Permalink
Browse files

Update pages

  • Loading branch information...
mythz committed Aug 17, 2014
1 parent bb38baf commit 59e0ad03cab015eb363fd6cb6478ece1cd43de47
@@ -0,0 +1,78 @@
# NoSQL and RDBMS – Choose your weapon.

nosql_thumb Sensationalist headline right? Unfortunately I think the aggressive tone of the term ‘NoSQL’ is one of the reasons that a lot of people have an instant resentment to the technology. It encourages flame ignited posts like http://teddziuba.com/2010/03/i-cant-wait-for-nosql-to-die.html which when posted to Slashdot will get every developer who has ever touched an RDBMS to weigh-in and pass judgement on technology that they’ve never used before in a combined post also declaring their eternal love for their preferred RDBMS of choice.

The negative posts generally share the same tone:

> I have developed with RDBMS for 10 years and I’ve never needed to use a NoSQL database. RDBMS can scale just as good as NoSQL.
Unfortunately statements like the above instantly illustrate the developer has a biased attachment to a technology they’ve used all their life whilst at the same time declare they have absolutely no knowledge (or desire to gain any knowledge) on the subject for which they are passing judgement. It’s most likely these developers have also made message queues fit in databases and marvelled at their configuration-mapping ability to have an eagerly-loaded chain of nested objects auto-magically bind to their pristine domain model. Yes this is quite a feat to be proud of, unfortunately it also happens to be a one-liner in a lot of non-relational databases. This characteristic of being able to serialize your domain model without requiring it to be mapped to a database using an ORM is not a feature limited to NoSQL databases, other data persistence solutions like db4o (an object orientated database) achieve this equally as well.

## Picking the best tool for the job?

All this says is that RDBMS’s are really good at doing what they do, which is storing flat, relational, tabular data. Now believe it or not they still remain the best solution for storing relational data. Using a NoSQL data store isn’t an all-or-nothing technology. It is actually serves as a good complementary technology to have along-side an RDBMS. Yes that’s right even though they have overlapping feature-set they can still be great together. Awesome – we can all still be friends!

[Records from a data source]

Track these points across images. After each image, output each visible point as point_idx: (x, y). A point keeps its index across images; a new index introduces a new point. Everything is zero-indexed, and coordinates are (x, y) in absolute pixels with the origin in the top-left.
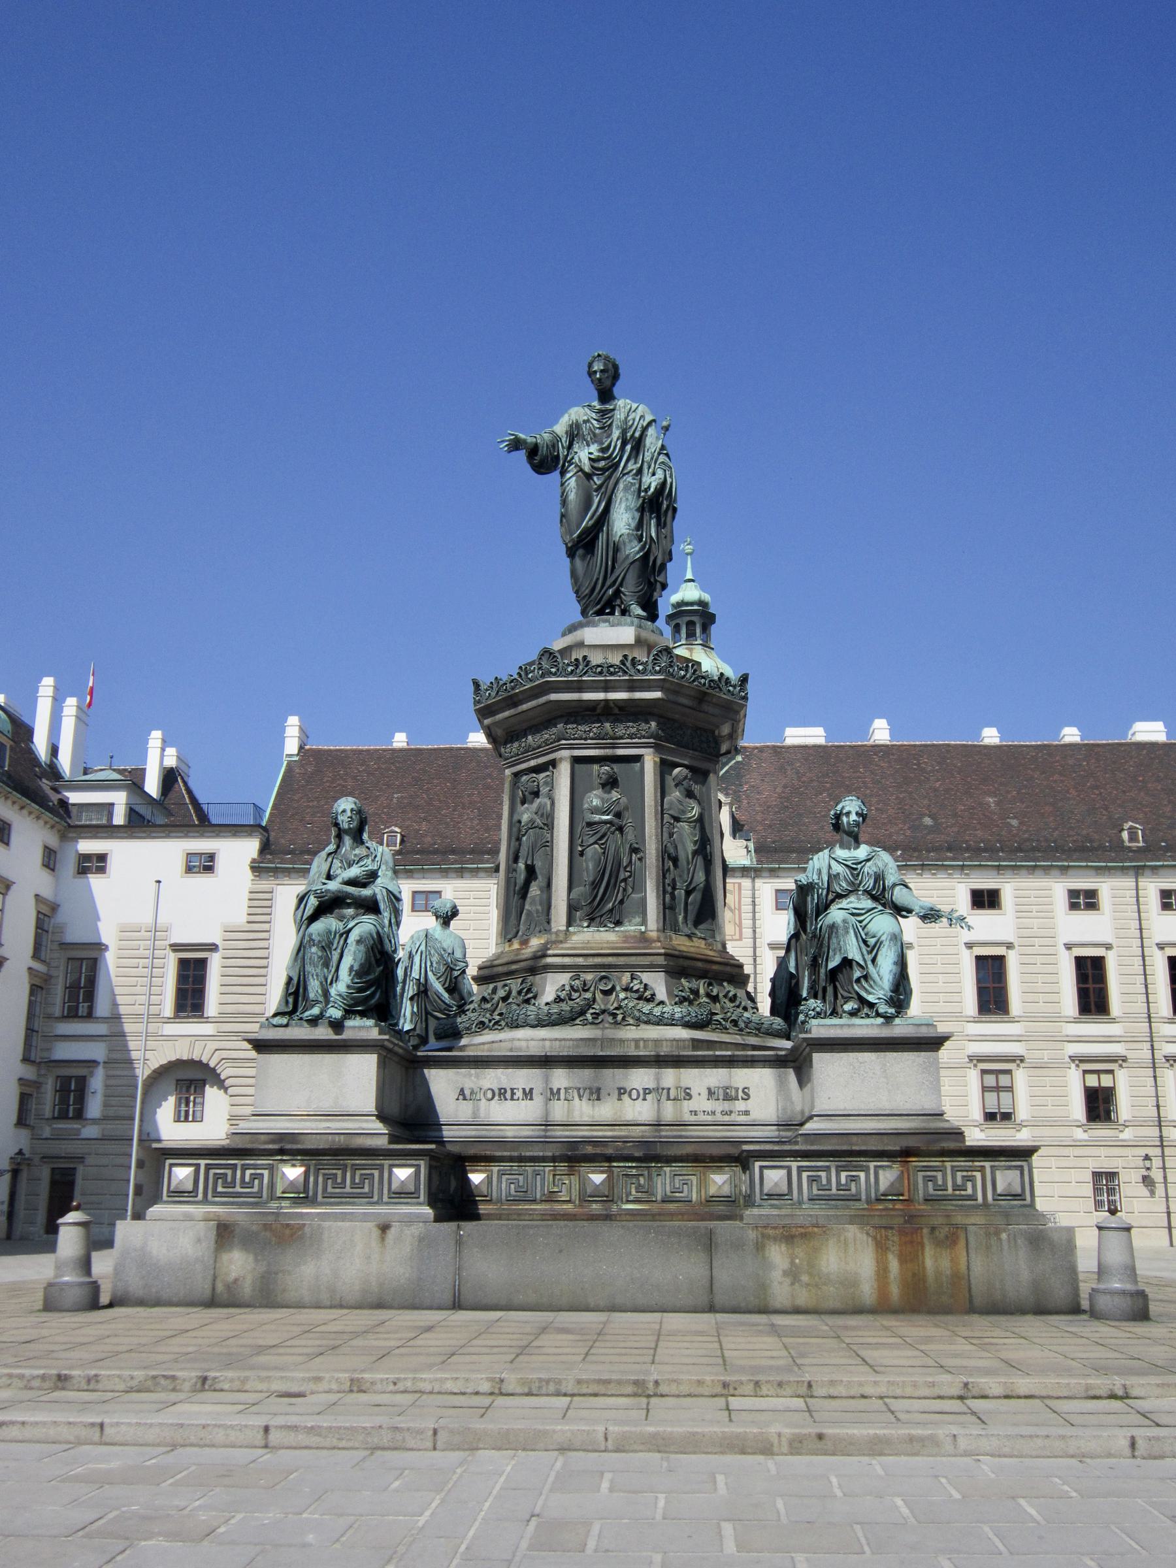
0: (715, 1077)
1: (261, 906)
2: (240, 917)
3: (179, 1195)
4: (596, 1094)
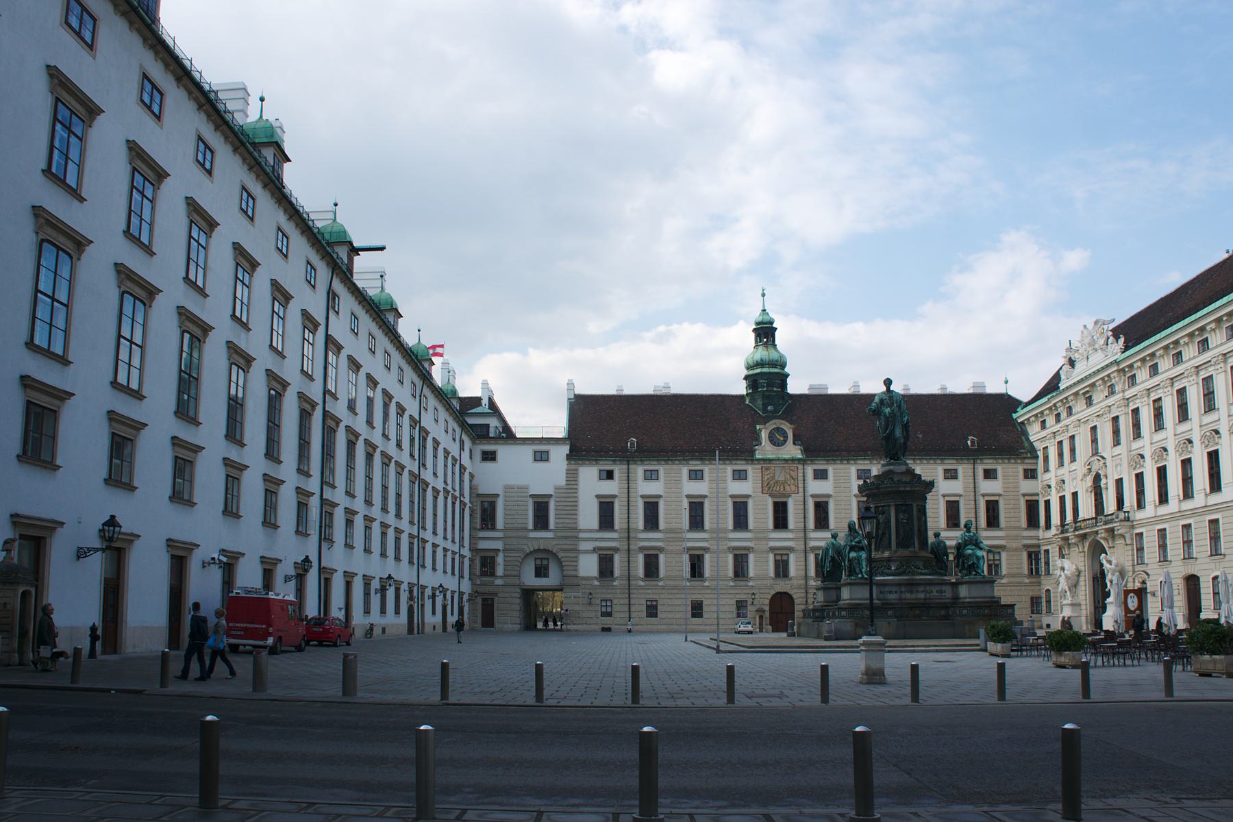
0: (938, 588)
1: (572, 477)
2: (562, 481)
3: (843, 617)
4: (911, 592)
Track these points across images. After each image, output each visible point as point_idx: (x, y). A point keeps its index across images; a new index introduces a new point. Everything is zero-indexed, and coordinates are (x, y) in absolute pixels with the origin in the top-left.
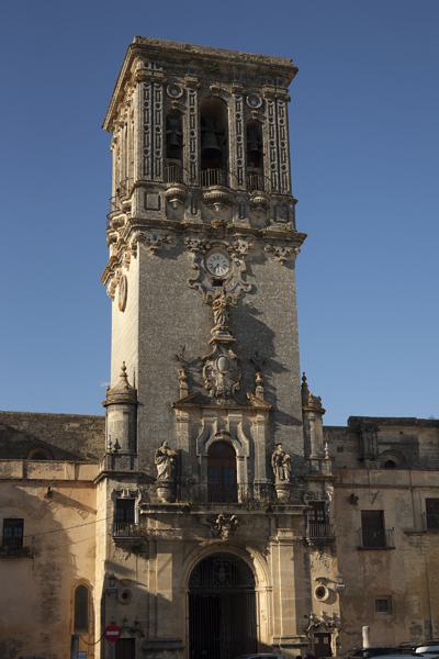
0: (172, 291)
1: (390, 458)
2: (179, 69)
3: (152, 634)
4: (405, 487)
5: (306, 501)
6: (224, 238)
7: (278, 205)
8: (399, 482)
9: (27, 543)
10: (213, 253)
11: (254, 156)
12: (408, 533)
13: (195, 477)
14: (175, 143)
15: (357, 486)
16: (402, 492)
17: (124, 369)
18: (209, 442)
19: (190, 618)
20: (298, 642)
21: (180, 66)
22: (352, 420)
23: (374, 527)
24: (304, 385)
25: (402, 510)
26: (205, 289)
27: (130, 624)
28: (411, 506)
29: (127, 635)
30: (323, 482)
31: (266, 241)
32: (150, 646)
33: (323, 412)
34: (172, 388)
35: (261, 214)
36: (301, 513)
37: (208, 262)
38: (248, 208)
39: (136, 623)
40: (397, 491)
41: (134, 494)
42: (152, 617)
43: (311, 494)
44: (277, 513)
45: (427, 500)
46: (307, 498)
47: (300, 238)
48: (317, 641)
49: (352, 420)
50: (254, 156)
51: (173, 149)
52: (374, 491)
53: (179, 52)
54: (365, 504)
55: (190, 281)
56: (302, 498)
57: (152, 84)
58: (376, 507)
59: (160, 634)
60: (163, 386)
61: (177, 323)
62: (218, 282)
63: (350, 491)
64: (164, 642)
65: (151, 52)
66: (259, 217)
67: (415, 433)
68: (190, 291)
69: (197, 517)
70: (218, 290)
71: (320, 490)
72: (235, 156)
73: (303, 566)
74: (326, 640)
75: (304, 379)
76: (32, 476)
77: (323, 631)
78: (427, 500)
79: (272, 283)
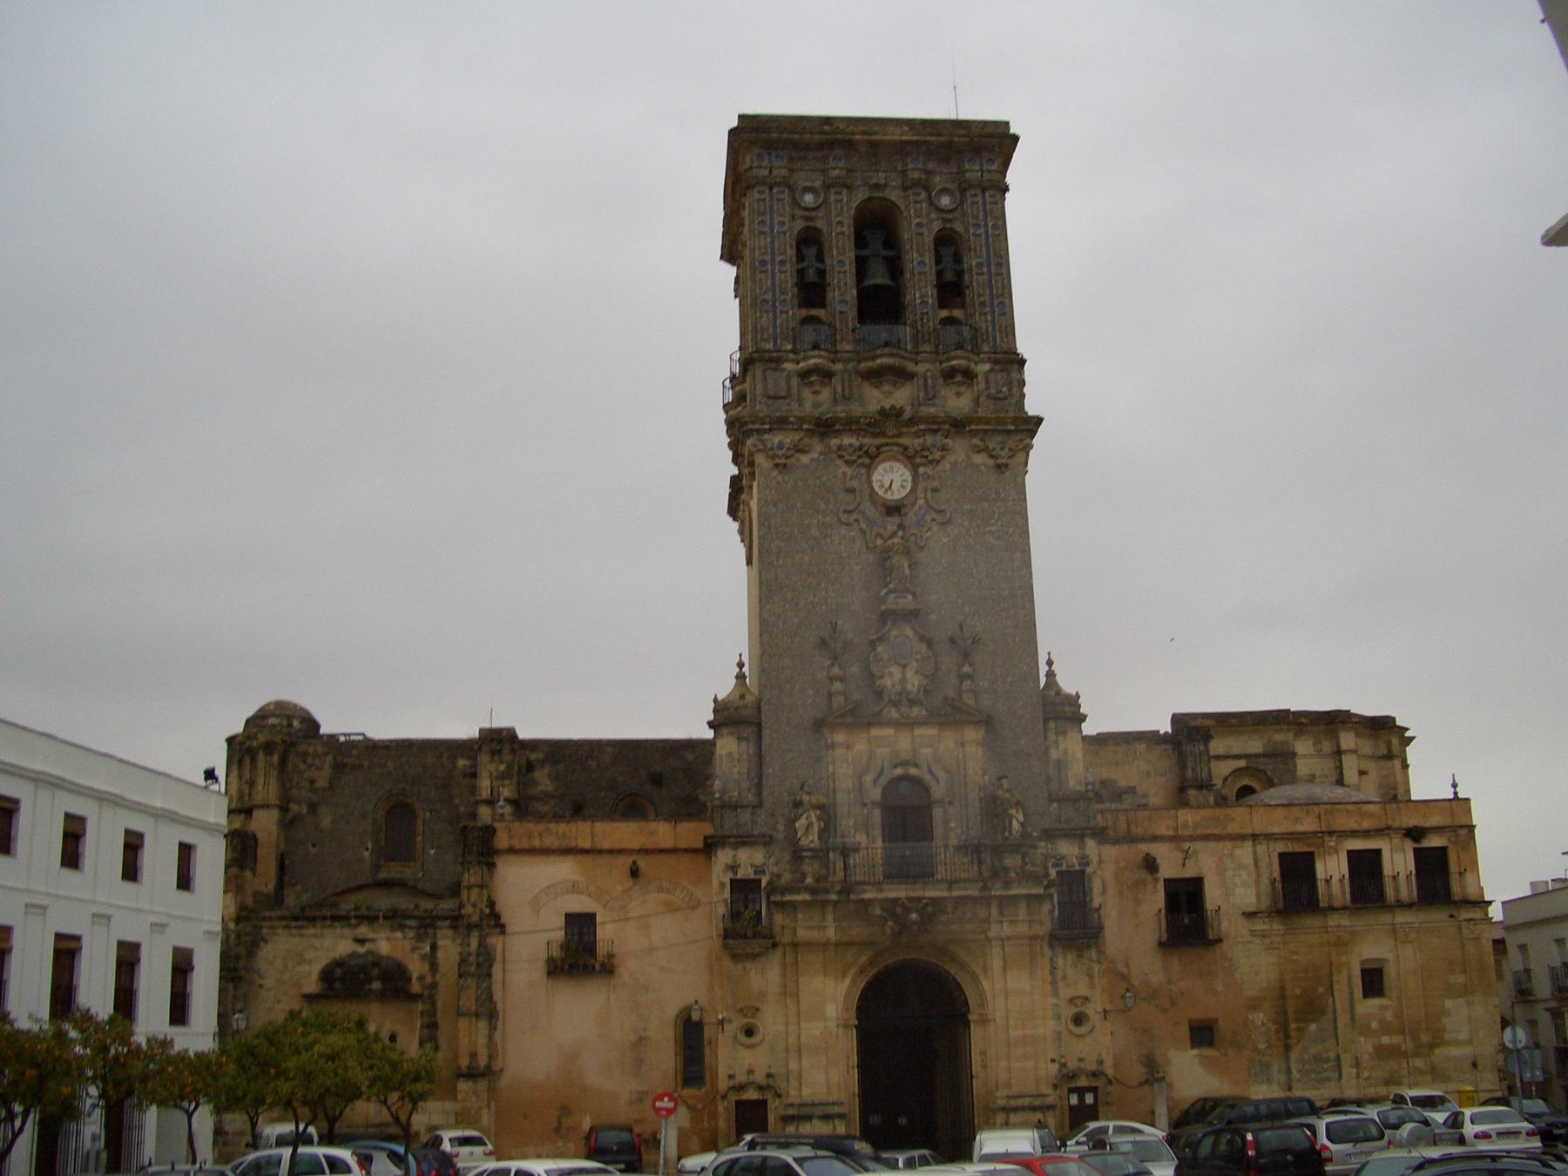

_Your tasks_.
(a) In the NoSQL and RDBMS post, list every hyphenated word in the paragraph that begins "Unfortunately statements like the above".
(b) Translate this sentence from the NoSQL and RDBMS post into Spanish: "Using a NoSQL data store isn’t an all-or-nothing technology."
(c) Continue the NoSQL and RDBMS post from its last sentence.
These entries come from a separate source and are unrelated to the NoSQL and RDBMS post.

_Solved tasks_.
(a)
configuration-mapping
eagerly-loaded
auto-magically
one-liner
non-relational

(b) Usar un almacén de datos NoSQL no es una tecnología de todo o nada.

(c)
It’s still all about picking the right tool and using the right technology for the task at hand. Which leads me to what NoSQL databases are naturally good at:

- Performance – As everything is retrieved by key, effectively all your queries hits an index. Redis an in-memory data-store (with optional async persistence) can achieve 110000 SETs/second, 81000 GETs/second in an entry level Linux box, and no this is not possible with any RDBMS.
- Replication – A feature common in most NoSQL data stores is effortless replication. In Redis this is achieved by un-commenting one line: ‘slaveof ipaddress port’ in redis.conf
- Schema-less persistence – As there is no formal data structure to bind to and most values are stored as binary or strings the serialization format is left up to you. Effectively this can be seen as a feature as it leaves you free to serialize your object directly – which lets you do those one-liner saves that everyone is talking about. A lot of client libraries opt for a simplistic language-neutral format like JSON.
- Scalability – This seems to be a heated topic (where everyone believes they can scale their technology of choice equally as well given the right setup) so I won’t delve in to this too deeply only to say that key-value data-stores by their nature have good characteristics to scale. When everything is accessed by key, clients can easily predict the source of data given a pool of available data-stores. Most clients also come in-built with consistent hashing where the addition or removal of a data store does not significantly impact this predictability.
- Efficiency and Cost – As there are a plethora of options available most NoSQL data stores are both free and open source. They also perform better and provide better utilization of server resources than comparative RDBMS solutions.
- Advanced data constructs – NoSQL variants like Redis, in addition to a key-value data store also provide rich data constructs and atomic operations on server-side lists, sets, sorted sets and hashes which make things like message-queuing, notification systems, load-balancing work tasks trivial to implement.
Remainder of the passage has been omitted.